After he met with King, Brenner sat down at home with his wife, Nancy.

He explained the needs of the museum, and said, “You know what? Maybe this is the opportunity to do something for my mother.” His wife agreed, and the next day Brenner called King to let her know their decision.

“And it’s all come to fruition,” Brenner adds.

Frank and Nancy made a gift of $1.25 million, the largest single donation the museum has ever received. It was the lead gift in a capital campaign that will reach its goal of just more than $2 million this month.

“The museum is an incredible asset to Greensboro,” Brenner continues. “I believe a place like this would’ve been transformational for my mother when she was a girl.”

So the children’s museum roof and HVAC have been upgraded. Brenner’s family participated in a ribbon-cutting reopening ceremony in October 2022, when the museum was officially renamed and rebranded.

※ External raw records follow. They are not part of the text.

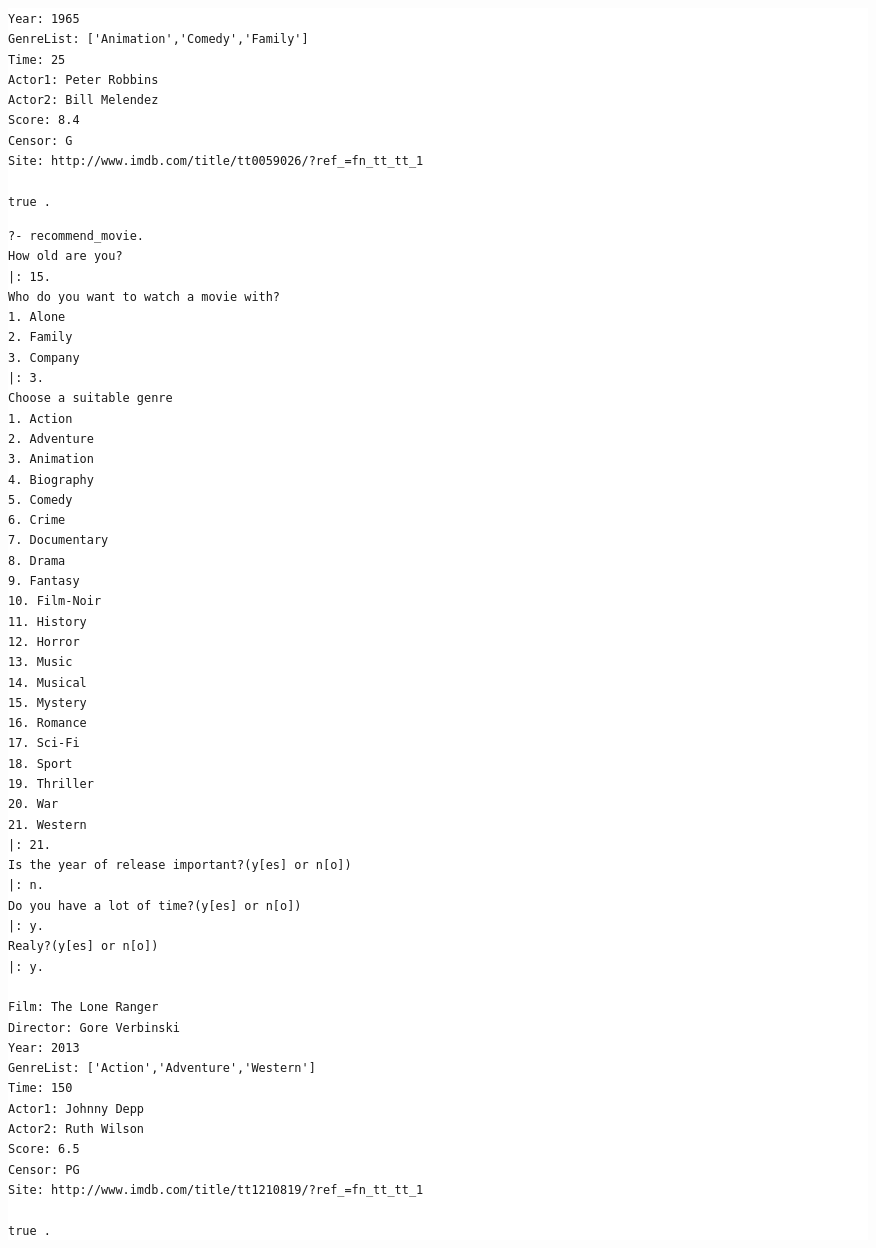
 ```
Year: 1965
GenreList: ['Animation','Comedy','Family']
Time: 25
Actor1: Peter Robbins
Actor2: Bill Melendez
Score: 8.4
Censor: G
Site: http://www.imdb.com/title/tt0059026/?ref_=fn_tt_tt_1

true .

```
```
?- recommend_movie.
How old are you?
|: 15.
Who do you want to watch a movie with?
1. Alone
2. Family
3. Company
|: 3.
Choose a suitable genre
1. Action
2. Adventure
3. Animation
4. Biography
5. Comedy
6. Crime
7. Documentary
8. Drama
9. Fantasy
10. Film-Noir
11. History
12. Horror
13. Music
14. Musical
15. Mystery
16. Romance
17. Sci-Fi
18. Sport
19. Thriller
20. War
21. Western
|: 21.
Is the year of release important?(y[es] or n[o])
|: n.
Do you have a lot of time?(y[es] or n[o])
|: y.
Realy?(y[es] or n[o])
|: y.

Film: The Lone Ranger 
Director: Gore Verbinski
Year: 2013
GenreList: ['Action','Adventure','Western']
Time: 150
Actor1: Johnny Depp
Actor2: Ruth Wilson
Score: 6.5
Censor: PG
Site: http://www.imdb.com/title/tt1210819/?ref_=fn_tt_tt_1

true .
```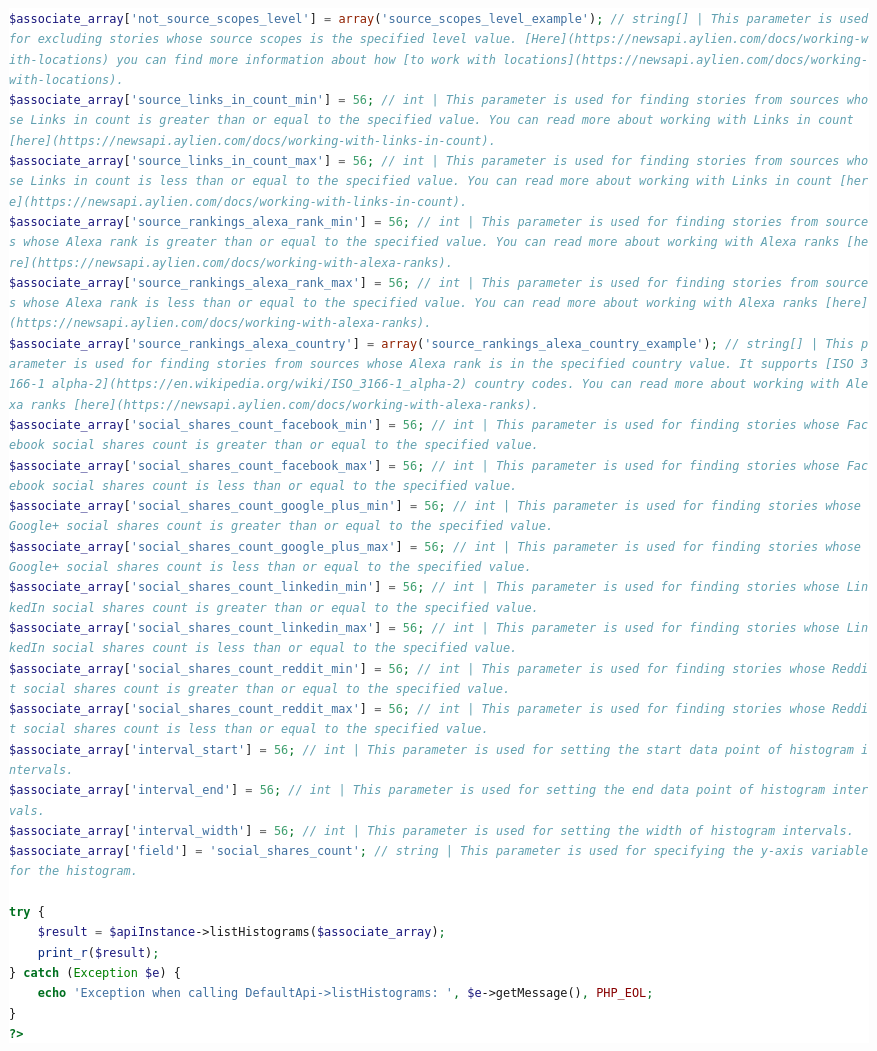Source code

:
 ```php
$associate_array['not_source_scopes_level'] = array('source_scopes_level_example'); // string[] | This parameter is used for excluding stories whose source scopes is the specified level value. [Here](https://newsapi.aylien.com/docs/working-with-locations) you can find more information about how [to work with locations](https://newsapi.aylien.com/docs/working-with-locations).
$associate_array['source_links_in_count_min'] = 56; // int | This parameter is used for finding stories from sources whose Links in count is greater than or equal to the specified value. You can read more about working with Links in count [here](https://newsapi.aylien.com/docs/working-with-links-in-count).
$associate_array['source_links_in_count_max'] = 56; // int | This parameter is used for finding stories from sources whose Links in count is less than or equal to the specified value. You can read more about working with Links in count [here](https://newsapi.aylien.com/docs/working-with-links-in-count).
$associate_array['source_rankings_alexa_rank_min'] = 56; // int | This parameter is used for finding stories from sources whose Alexa rank is greater than or equal to the specified value. You can read more about working with Alexa ranks [here](https://newsapi.aylien.com/docs/working-with-alexa-ranks).
$associate_array['source_rankings_alexa_rank_max'] = 56; // int | This parameter is used for finding stories from sources whose Alexa rank is less than or equal to the specified value. You can read more about working with Alexa ranks [here](https://newsapi.aylien.com/docs/working-with-alexa-ranks).
$associate_array['source_rankings_alexa_country'] = array('source_rankings_alexa_country_example'); // string[] | This parameter is used for finding stories from sources whose Alexa rank is in the specified country value. It supports [ISO 3166-1 alpha-2](https://en.wikipedia.org/wiki/ISO_3166-1_alpha-2) country codes. You can read more about working with Alexa ranks [here](https://newsapi.aylien.com/docs/working-with-alexa-ranks).
$associate_array['social_shares_count_facebook_min'] = 56; // int | This parameter is used for finding stories whose Facebook social shares count is greater than or equal to the specified value.
$associate_array['social_shares_count_facebook_max'] = 56; // int | This parameter is used for finding stories whose Facebook social shares count is less than or equal to the specified value.
$associate_array['social_shares_count_google_plus_min'] = 56; // int | This parameter is used for finding stories whose Google+ social shares count is greater than or equal to the specified value.
$associate_array['social_shares_count_google_plus_max'] = 56; // int | This parameter is used for finding stories whose Google+ social shares count is less than or equal to the specified value.
$associate_array['social_shares_count_linkedin_min'] = 56; // int | This parameter is used for finding stories whose LinkedIn social shares count is greater than or equal to the specified value.
$associate_array['social_shares_count_linkedin_max'] = 56; // int | This parameter is used for finding stories whose LinkedIn social shares count is less than or equal to the specified value.
$associate_array['social_shares_count_reddit_min'] = 56; // int | This parameter is used for finding stories whose Reddit social shares count is greater than or equal to the specified value.
$associate_array['social_shares_count_reddit_max'] = 56; // int | This parameter is used for finding stories whose Reddit social shares count is less than or equal to the specified value.
$associate_array['interval_start'] = 56; // int | This parameter is used for setting the start data point of histogram intervals.
$associate_array['interval_end'] = 56; // int | This parameter is used for setting the end data point of histogram intervals.
$associate_array['interval_width'] = 56; // int | This parameter is used for setting the width of histogram intervals.
$associate_array['field'] = 'social_shares_count'; // string | This parameter is used for specifying the y-axis variable for the histogram.

try {
    $result = $apiInstance->listHistograms($associate_array);
    print_r($result);
} catch (Exception $e) {
    echo 'Exception when calling DefaultApi->listHistograms: ', $e->getMessage(), PHP_EOL;
}
?>
```
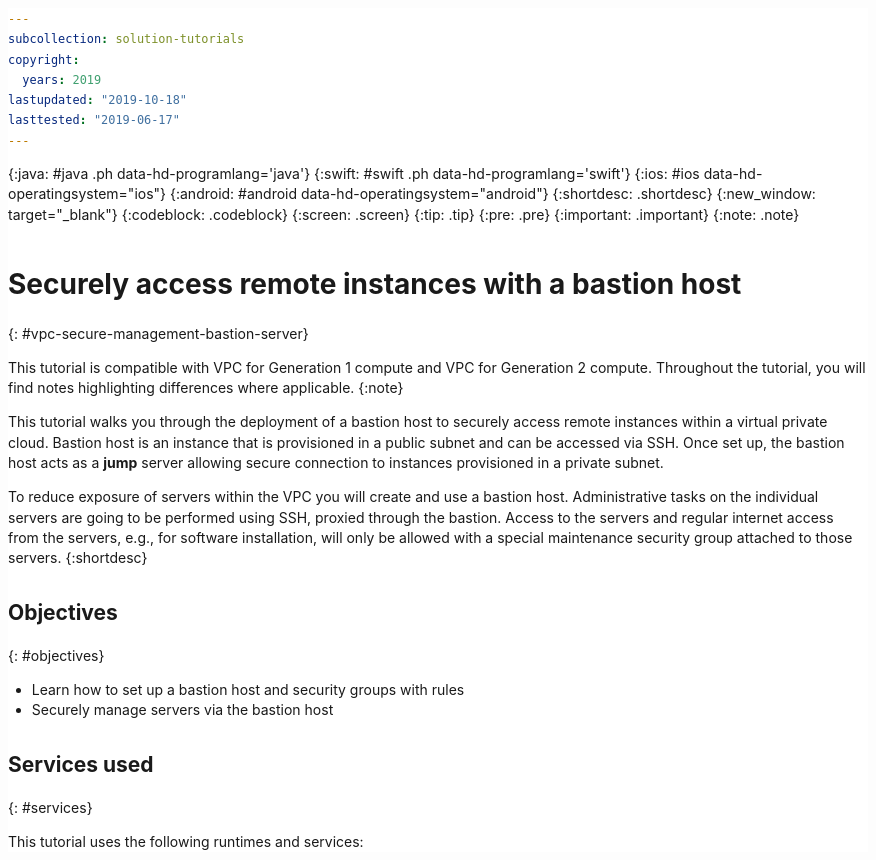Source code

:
 ```yaml
---
subcollection: solution-tutorials
copyright:
  years: 2019
lastupdated: "2019-10-18"
lasttested: "2019-06-17"
---
```


{:java: #java .ph data-hd-programlang='java'}
{:swift: #swift .ph data-hd-programlang='swift'}
{:ios: #ios data-hd-operatingsystem="ios"}
{:android: #android data-hd-operatingsystem="android"}
{:shortdesc: .shortdesc}
{:new_window: target="_blank"}
{:codeblock: .codeblock}
{:screen: .screen}
{:tip: .tip}
{:pre: .pre}
{:important: .important}
{:note: .note}

# Securely access remote instances with a bastion host
{: #vpc-secure-management-bastion-server}

This tutorial is compatible with VPC for Generation 1 compute and VPC for Generation 2 compute. Throughout the tutorial, you will find notes highlighting differences where applicable.
{:note}

This tutorial walks you through the deployment of a bastion host to securely access remote instances within a virtual private cloud. Bastion host is an instance that is provisioned in a public subnet and can be accessed via SSH. Once set up, the bastion host acts as a **jump** server allowing secure connection to instances provisioned in a private subnet.

To reduce exposure of servers within the VPC you will create and use a bastion host. Administrative tasks on the individual servers are going to be performed using SSH, proxied through the bastion. Access to the servers and regular internet access from the servers, e.g., for software installation, will only be allowed with a special maintenance security group attached to those servers.
{:shortdesc}

## Objectives
{: #objectives}

- Learn how to set up a bastion host and security groups with rules
- Securely manage servers via the bastion host

## Services used
{: #services}

This tutorial uses the following runtimes and services:
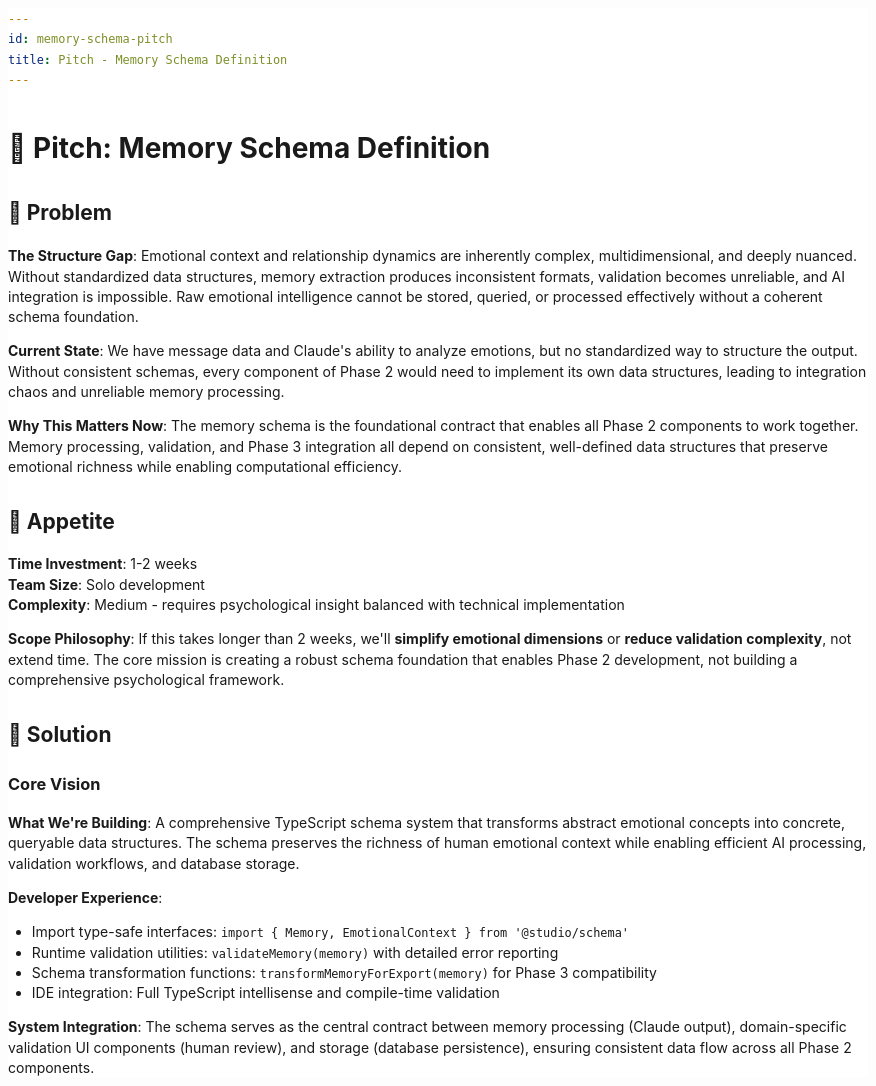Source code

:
 ```yaml
---
id: memory-schema-pitch
title: Pitch - Memory Schema Definition
---
```


# 🎪 Pitch: Memory Schema Definition

## 🎯 Problem

**The Structure Gap**: Emotional context and relationship dynamics are inherently complex, multidimensional, and deeply nuanced. Without standardized data structures, memory extraction produces inconsistent formats, validation becomes unreliable, and AI integration is impossible. Raw emotional intelligence cannot be stored, queried, or processed effectively without a coherent schema foundation.

**Current State**: We have message data and Claude's ability to analyze emotions, but no standardized way to structure the output. Without consistent schemas, every component of Phase 2 would need to implement its own data structures, leading to integration chaos and unreliable memory processing.

**Why This Matters Now**: The memory schema is the foundational contract that enables all Phase 2 components to work together. Memory processing, validation, and Phase 3 integration all depend on consistent, well-defined data structures that preserve emotional richness while enabling computational efficiency.

## 🍃 Appetite

**Time Investment**: 1-2 weeks  
**Team Size**: Solo development  
**Complexity**: Medium - requires psychological insight balanced with technical implementation

**Scope Philosophy**: If this takes longer than 2 weeks, we'll **simplify emotional dimensions** or **reduce validation complexity**, not extend time. The core mission is creating a robust schema foundation that enables Phase 2 development, not building a comprehensive psychological framework.

## 🎨 Solution

### Core Vision

**What We're Building**: A comprehensive TypeScript schema system that transforms abstract emotional concepts into concrete, queryable data structures. The schema preserves the richness of human emotional context while enabling efficient AI processing, validation workflows, and database storage.

**Developer Experience**:

- Import type-safe interfaces: `import { Memory, EmotionalContext } from '@studio/schema'`
- Runtime validation utilities: `validateMemory(memory)` with detailed error reporting
- Schema transformation functions: `transformMemoryForExport(memory)` for Phase 3 compatibility
- IDE integration: Full TypeScript intellisense and compile-time validation

**System Integration**: The schema serves as the central contract between memory processing (Claude output), domain-specific validation UI components (human review), and storage (database persistence), ensuring consistent data flow across all Phase 2 components.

And generations of playing kids and families will now see the name of Miriam P. Brenner, a caring mother, who would have been gratified to have her legacy contribute to the enrichment and happiness of children.

When I ask Brenner about the future, he talks about adding financial programs to make the museum accessible to all kids. While membership scholarships, discounted admissions and provisional free passes can sometimes be made available, Brenner hopes to achieve even more.

Already he’s contacted his cousin, Hal Kaplan, executive chairman of Kaplan Early Learning Company in Raleigh. Kaplan wrote the children’s museum a check for $25,000.

Kaplan told Brenner, “Frank, I want this used for scholarships for kids that can’t afford to get in there.”

“And I’m not going anywhere,” Brenner says. “I love Greensboro. My friends are here and I have grandkids here. And I must admit, I’m a little addicted to Carolina basketball, so I like to be here during basketball season. Greensboro’s home. My mother’s name is on the museum now and I want it to be the lasting, positive place it is for decades to come.”  OH

Ross Howell Jr. is a contributing writer to O.Henry. He’s working on a new historical novel about a group of World War I veterans.